● Explore the material
1. Reproduce the part of the GPA analysis between "counts_major = df.groupby('Prog" and "men look worse.", inclusive.
2. Write the next part of the GPA analysis, picking up after its final sentence.

● Text
· · ·

Considering that fact that women have such good GPAs at this college compared to the men, I thought it would be good to check if the majors that had a higher average GPA really just had a higher percentage of women.

In [39]:
#Find total student counts and how many of those are women
women_by_major = df.groupby(['Prog Code', 'Gender'])['Gender'].count().reset_index(name='Count')
counts_major = df.groupby('Prog Code')['Gender'].count().reset_index(name= 'Total')

#Group into one data frame
total_counts = women_by_major.merge(counts_major, on = 'Prog Code')
women_counts = total_counts.loc[total_counts['Gender'] =='Female'].copy() 
women_counts['Percent Women'] = round((women_counts['Count'] / women_counts['Total']),4) * 100

px.bar(women_counts, x='Prog Code', y= "Percent Women").show()

Turns out, not every women at this college has an excellent GPA. The majors where the women's GPA is similar to the men's GPA are the same majors that have a higher percentage of women - the chemistry majors. The fewer women in other majors also meant fewer underachievers, making the men look worse.

· · ·

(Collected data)
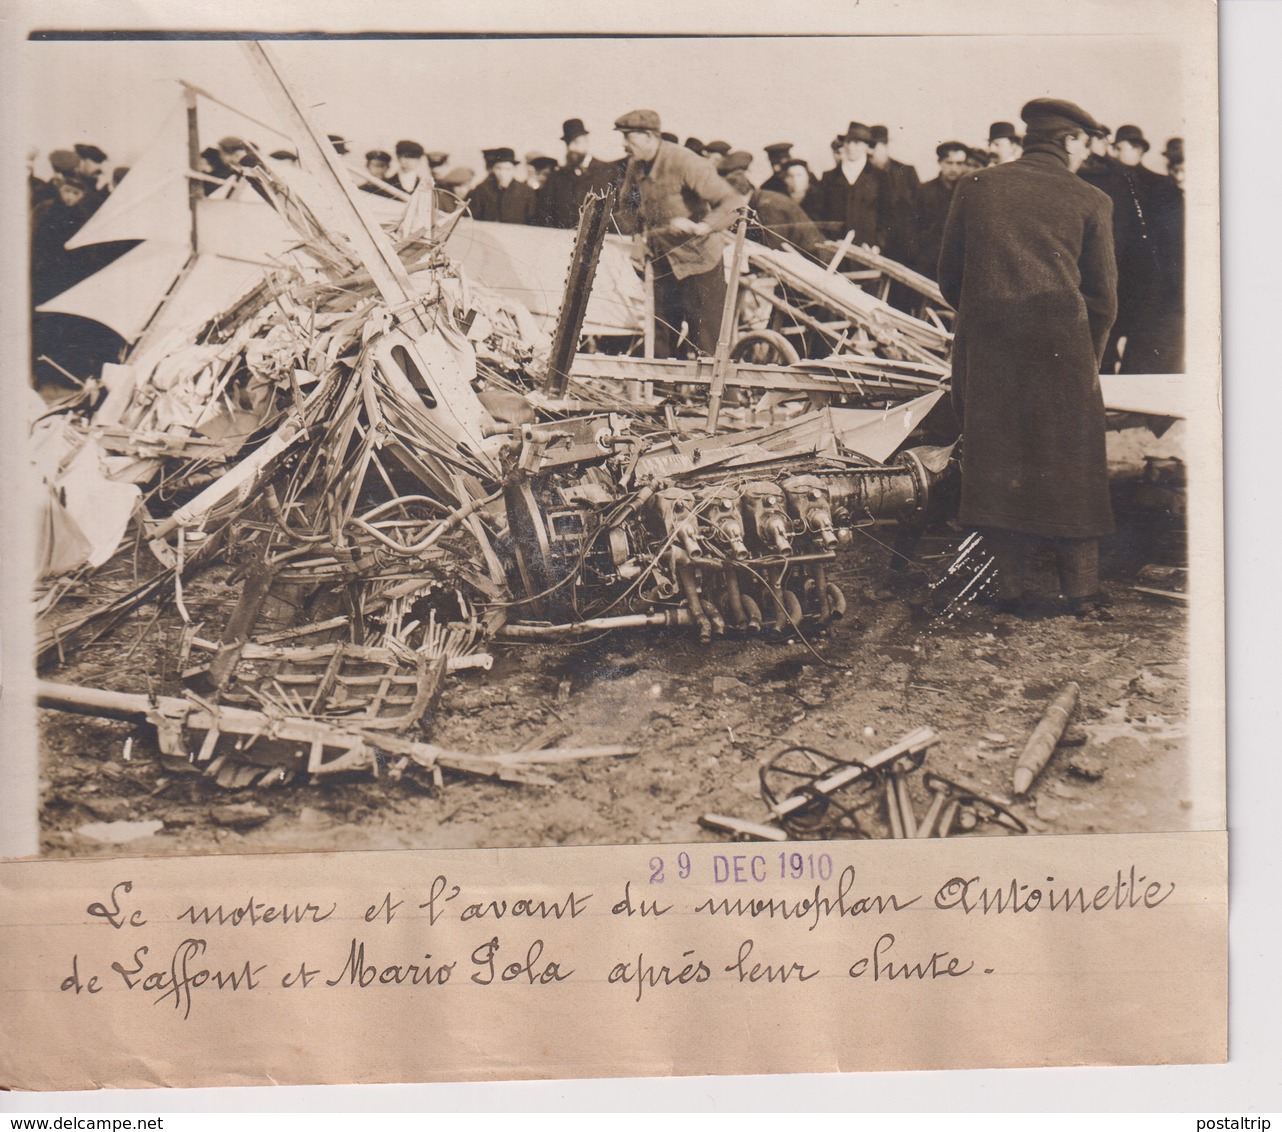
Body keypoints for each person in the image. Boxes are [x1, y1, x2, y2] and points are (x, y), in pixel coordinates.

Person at [937, 97, 1118, 618]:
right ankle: (1080, 592)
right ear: (1070, 141)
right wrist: (1087, 357)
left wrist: (985, 319)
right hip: (1062, 348)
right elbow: (1103, 299)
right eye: (1084, 144)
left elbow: (951, 276)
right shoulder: (1091, 199)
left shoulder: (975, 186)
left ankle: (1005, 589)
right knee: (1072, 461)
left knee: (995, 458)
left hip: (989, 345)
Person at [613, 109, 745, 358]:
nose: (623, 144)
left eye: (629, 138)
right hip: (663, 261)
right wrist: (637, 239)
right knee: (660, 339)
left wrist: (704, 226)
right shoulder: (635, 166)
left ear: (650, 137)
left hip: (700, 262)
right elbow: (627, 207)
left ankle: (721, 398)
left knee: (708, 342)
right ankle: (663, 397)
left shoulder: (686, 162)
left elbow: (732, 203)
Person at [1097, 124, 1183, 372]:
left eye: (1134, 147)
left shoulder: (1160, 183)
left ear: (1141, 150)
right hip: (1119, 269)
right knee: (1111, 339)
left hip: (1146, 273)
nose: (1128, 153)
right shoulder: (1107, 181)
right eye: (1124, 147)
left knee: (1143, 341)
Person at [720, 156, 824, 262]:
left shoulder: (767, 206)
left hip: (816, 262)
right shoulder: (763, 199)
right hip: (806, 257)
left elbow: (773, 247)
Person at [814, 121, 889, 250]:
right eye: (848, 142)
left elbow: (887, 215)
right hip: (835, 249)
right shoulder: (829, 178)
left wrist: (878, 244)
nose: (851, 147)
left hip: (868, 251)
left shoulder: (880, 177)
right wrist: (825, 241)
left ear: (866, 146)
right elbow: (818, 214)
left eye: (857, 143)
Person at [868, 124, 922, 301]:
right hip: (880, 246)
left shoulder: (906, 171)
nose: (869, 151)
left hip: (906, 246)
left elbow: (919, 208)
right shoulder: (866, 175)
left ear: (884, 147)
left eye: (873, 146)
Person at [538, 117, 621, 229]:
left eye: (576, 142)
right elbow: (544, 215)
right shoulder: (556, 178)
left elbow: (619, 211)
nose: (571, 147)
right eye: (568, 143)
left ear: (586, 141)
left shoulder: (608, 172)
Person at [912, 141, 969, 280]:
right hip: (929, 263)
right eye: (949, 162)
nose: (954, 168)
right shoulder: (925, 191)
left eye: (959, 163)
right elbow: (914, 227)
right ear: (940, 162)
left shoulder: (968, 192)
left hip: (959, 264)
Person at [466, 147, 537, 224]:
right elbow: (473, 217)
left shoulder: (526, 192)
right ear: (493, 169)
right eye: (499, 168)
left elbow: (531, 220)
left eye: (508, 169)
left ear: (514, 170)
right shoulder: (482, 190)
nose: (503, 174)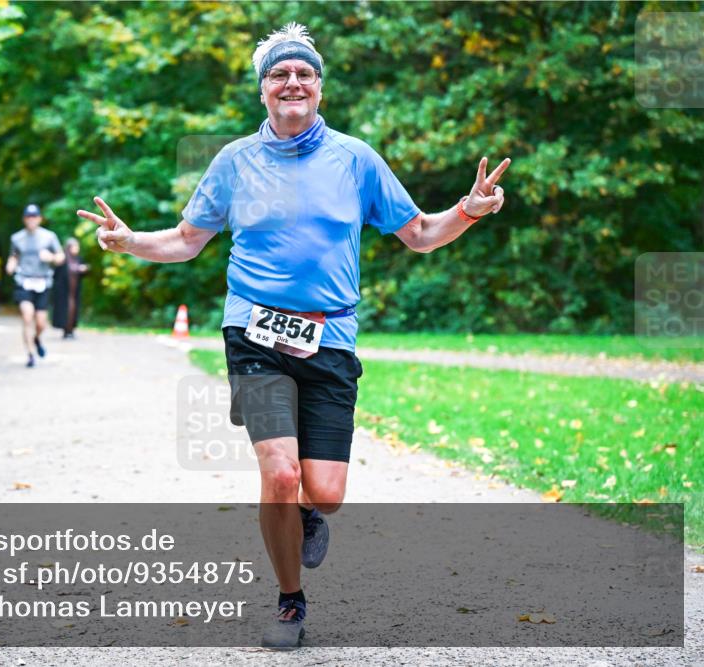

· · ·

● Per-task answers
1.
counts_major = df.groupby('Prog Code')['Gender'].count().reset_index(name= 'Total')

#Group into one data frame
total_counts = women_by_major.merge(counts_major, on = 'Prog Code')
women_counts = total_counts.loc[total_counts['Gender'] =='Female'].copy() 
women_counts['Percent Women'] = round((women_counts['Count'] / women_counts['Total']),4) * 100

px.bar(women_counts, x='Prog Code', y= "Percent Women").show()

Turns out, not every women at this college has an excellent GPA. The majors where the women's GPA is similar to the men's GPA are the same majors that have a higher percentage of women - the chemistry majors. The fewer women in other majors also meant fewer underachievers, making the men look worse.

2.
Exploring this data led to many surprising insights. Just from looking at the data, it is not easy to see that the GPA scores are normally distributed, or that women outperform men in regards to graduating GPA. There were multiple trends that I would not have been able to guess without the plots like that high school GPA is a poor indicator of college GPA.

This project gave me a better understanding of the "Academic Performance" data set. Because of my familiarity with the data, I have several ideas on using this data set to build a machine learning model; for example, having CGPA be a label with a student's major and gender being features instead of high school GPA.